Oh gosh - some very sad stories. Never has this poem seemed more apt -

This Be The Verse
BY PHILIP LARKIN
They fuck you up, your mum and dad.
They may not mean to, but they do.
They fill you with the faults they had
And add some extra, just for you.

But they were fucked up in their turn
By fools in old-style hats and coats,
Who half the time were soppy-stern
And half at one another’s throats.

Man hands on misery to man.
It deepens like a coastal shelf.
Get out as early as you can,
And don’t have any kids yourself.

MadmadmadamMin - you do realise you don't have to see your parents who continue to abuse you. You have my permission not to if that would help

EmmaGrundyForPM · 15/03/2023 17:10

I love my.Mum (as I did my dad until he died) but still resent them for choices they made about my secondary school.

We lived in a town with super-selective grammar schools - one for the boys and one for the girls. Less than 3% of children got offered a place. I was lucky and got a place in the girls grammar but my parents decided I should sit the scholarship exam for a private school 20 miles away. And I got offered that as well.

Their rationale was that my younger sister was very unlikely to pass the 11+ so they wanted to send her to the private school. They couldn't really afford two sets of fees but if I had a scholarship, a chunk of my fees would be paid. So we ended up going to a crappier school in a town we didn't know, with a horrible commute, when I could have gone to the nearby grammar school and had a much shorter school day, plus had friends locally.

In my view, my parents wanted my sister I a small, less academic, nurturing school and I got sacrificed for that. God knows why they didn't just send us to different schools where we would both have had our needs met.

Its over 40 years since I started secondary school and it still rankles,!

category12 · 15/03/2023 17:31

I guess they thought if they'd paid for private school for your sister, you'd have resented them for that. And from the outside, if you heard that one child got sent to a fee-paying school, but the other in the family didn't, you'd think there was some dreadful favouritism going on.

MadMadMadamMim · 15/03/2023 17:47

@DPotter Thank you! I would be in the wrong again...and I know they don't mean to be shitty parents. I would feel guilty if I abandoned them and if I'm brutally honest I don't want to be entirely cut out of their will. I'm aware that I'm the least favourite of their children. But I'm the only one nearby and they will be scrupulous about keeping things 'fair' on the surface.

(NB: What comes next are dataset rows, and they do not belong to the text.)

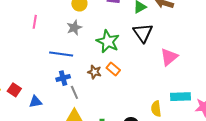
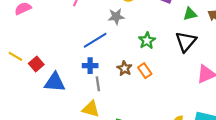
green star: (108, 41) -> (147, 41), size x0.7
blue line: (61, 54) -> (95, 40), turned -55
blue triangle: (35, 102) -> (55, 82), size x1.5

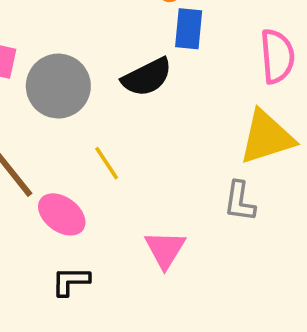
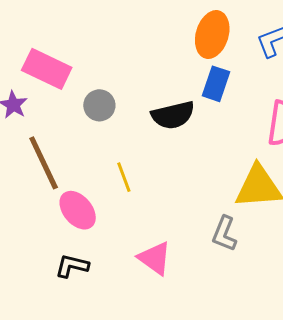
gray circle: (58, 86) -> (99, 105), size x0.6
pink triangle: (165, 249) -> (155, 258), turned -39

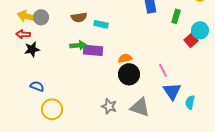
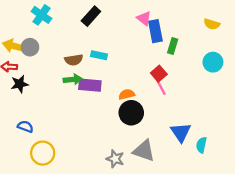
green rectangle: (176, 16) -> (173, 46), moved
brown semicircle: (79, 17) -> (74, 60), moved
red square: (191, 40) -> (159, 74), moved
pink line: (163, 70) -> (161, 87), moved
gray star: (109, 106) -> (115, 159), moved

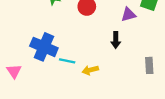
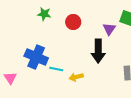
purple triangle: (128, 15) -> (109, 29), turned -40
black arrow: (116, 40) -> (98, 51), size x1.6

The other week my mother said 'You really need to lose some weight! You're dreadfully overweight at the moment" and I responded with 'I know. You tell me every time I come round. I'm aware of what I weigh, and how I look. Is it absolutely necessary to point it out to me every time I visit?' and she was taken aback and said 'I don't suppose so', but I know after more than half a century of this that it won't stop her and she will have complained to my father later on that I was 'so touchy' again. I think she genuinely feels she's being helpful and that it's her job to point things out to me.

But I'm a post menopause, size 20 graduate with a professional career. I'm not dim. I know what size I am and that it would be nice to weigh a bit less. I don't need someone telling me...

Anotheradventureforme · 15/03/2023 18:04

Sounds grim, sorry to hear you had such a miserable time.

However, let it go. Life is way too short and every parent makes cock ups thinking they are doing something for the best. Focus on the good and your life now.